(Page images and extracted text)
######
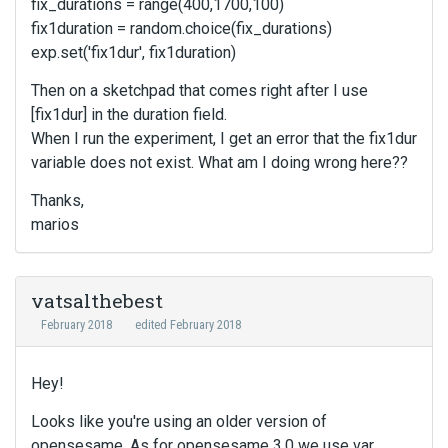
fix_durations = range(400,1700,100)
fix1duration = random.choice(fix_durations)
exp.set('fix1dur', fix1duration)
Then on a sketchpad that comes right after I use
[fix1dur] in the duration field.
When I run the experiment, I get an error that the fix1dur
variable does not exist. What am I doing wrong here??
Thanks,
marios
vatsalthebest
February 2018
edited February 2018
Hey!
Looks like you're using an older version of
opensesame. As for opensesame 3.0 we use var.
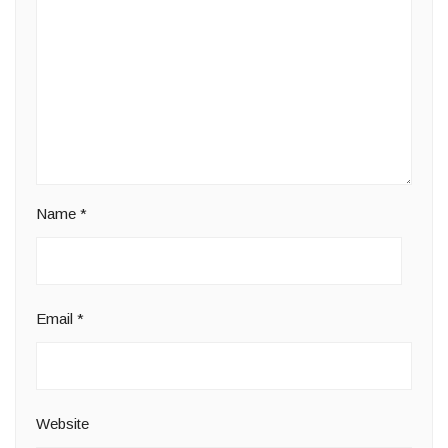
Name
*
Email
*
Website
######
Requirement
Change "sketchpad" to "canvas" throughout the text in the records, and give that text back with nothing else altered. Leave the pictures out of your answer.

Problem solution
fix_durations = range(400,1700,100)
fix1duration = random.choice(fix_durations)
exp.set('fix1dur', fix1duration)
Then on a canvas that comes right after I use
[fix1dur] in the duration field.
When I run the experiment, I get an error that the fix1dur
variable does not exist. What am I doing wrong here??
Thanks,
marios
vatsalthebest
February 2018
edited February 2018
Hey!
Looks like you're using an older version of
opensesame. As for opensesame 3.0 we use var.
Name
*
Email
*
Website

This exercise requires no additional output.